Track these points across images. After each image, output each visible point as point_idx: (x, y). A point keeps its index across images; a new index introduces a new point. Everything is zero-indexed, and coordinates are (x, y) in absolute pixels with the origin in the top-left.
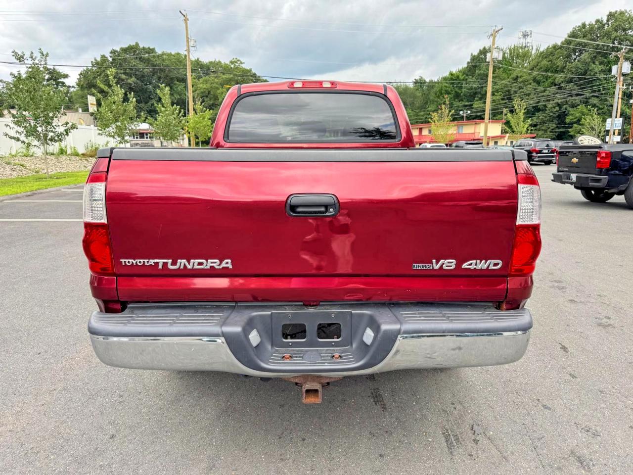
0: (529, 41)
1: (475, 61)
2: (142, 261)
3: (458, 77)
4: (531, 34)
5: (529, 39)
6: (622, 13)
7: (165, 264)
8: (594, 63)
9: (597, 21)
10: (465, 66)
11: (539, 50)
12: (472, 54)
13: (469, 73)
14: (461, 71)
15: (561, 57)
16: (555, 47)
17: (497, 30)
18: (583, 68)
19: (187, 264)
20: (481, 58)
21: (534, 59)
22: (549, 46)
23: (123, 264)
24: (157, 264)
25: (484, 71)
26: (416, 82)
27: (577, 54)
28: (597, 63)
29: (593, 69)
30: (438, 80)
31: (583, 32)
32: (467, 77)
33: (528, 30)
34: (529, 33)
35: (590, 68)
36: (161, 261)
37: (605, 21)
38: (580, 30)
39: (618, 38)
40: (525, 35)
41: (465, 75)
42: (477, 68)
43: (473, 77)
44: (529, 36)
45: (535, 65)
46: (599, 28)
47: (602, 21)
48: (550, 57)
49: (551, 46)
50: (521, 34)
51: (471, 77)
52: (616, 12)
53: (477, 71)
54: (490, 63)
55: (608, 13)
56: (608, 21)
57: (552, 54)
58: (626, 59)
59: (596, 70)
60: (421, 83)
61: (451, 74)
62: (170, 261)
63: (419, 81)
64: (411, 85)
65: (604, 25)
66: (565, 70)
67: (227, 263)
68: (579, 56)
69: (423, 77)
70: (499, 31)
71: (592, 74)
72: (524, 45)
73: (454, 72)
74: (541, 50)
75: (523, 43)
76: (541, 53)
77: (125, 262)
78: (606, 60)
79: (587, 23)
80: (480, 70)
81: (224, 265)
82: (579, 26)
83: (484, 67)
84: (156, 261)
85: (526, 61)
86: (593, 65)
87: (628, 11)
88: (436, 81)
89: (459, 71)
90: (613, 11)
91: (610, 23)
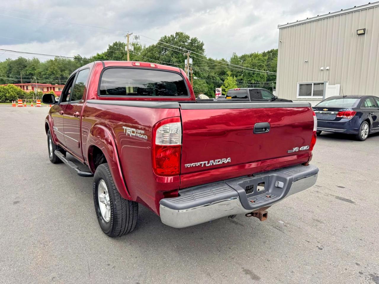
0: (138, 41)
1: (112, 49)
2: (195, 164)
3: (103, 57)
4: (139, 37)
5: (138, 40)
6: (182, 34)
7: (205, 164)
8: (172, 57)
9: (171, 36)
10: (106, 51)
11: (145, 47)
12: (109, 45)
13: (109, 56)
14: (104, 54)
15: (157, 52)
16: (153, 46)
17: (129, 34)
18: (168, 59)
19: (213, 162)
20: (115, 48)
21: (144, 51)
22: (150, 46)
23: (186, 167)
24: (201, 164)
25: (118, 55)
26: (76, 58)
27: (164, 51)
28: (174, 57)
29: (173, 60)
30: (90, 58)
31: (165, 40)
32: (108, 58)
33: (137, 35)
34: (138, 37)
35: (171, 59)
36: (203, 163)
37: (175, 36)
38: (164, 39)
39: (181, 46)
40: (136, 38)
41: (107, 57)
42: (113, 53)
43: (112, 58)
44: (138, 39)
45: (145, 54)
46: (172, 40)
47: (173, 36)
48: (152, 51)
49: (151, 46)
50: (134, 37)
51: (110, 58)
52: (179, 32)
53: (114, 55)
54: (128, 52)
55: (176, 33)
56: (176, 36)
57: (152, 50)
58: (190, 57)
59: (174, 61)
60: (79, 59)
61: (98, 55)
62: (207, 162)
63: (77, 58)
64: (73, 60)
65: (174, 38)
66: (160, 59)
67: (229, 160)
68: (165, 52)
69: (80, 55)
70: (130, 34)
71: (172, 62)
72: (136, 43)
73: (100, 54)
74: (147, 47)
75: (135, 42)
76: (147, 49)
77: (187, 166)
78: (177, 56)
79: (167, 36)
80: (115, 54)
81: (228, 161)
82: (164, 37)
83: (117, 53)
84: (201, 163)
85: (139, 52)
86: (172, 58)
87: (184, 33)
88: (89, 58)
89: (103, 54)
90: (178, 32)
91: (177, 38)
===
### Work item
Your task is to transcribe, with no changes, only the lines of the listing above that lie between the line holding "74: (541, 50)" and the line holding "90: (613, 11)", inclusive.

### Exercise result
74: (541, 50)
75: (523, 43)
76: (541, 53)
77: (125, 262)
78: (606, 60)
79: (587, 23)
80: (480, 70)
81: (224, 265)
82: (579, 26)
83: (484, 67)
84: (156, 261)
85: (526, 61)
86: (593, 65)
87: (628, 11)
88: (436, 81)
89: (459, 71)
90: (613, 11)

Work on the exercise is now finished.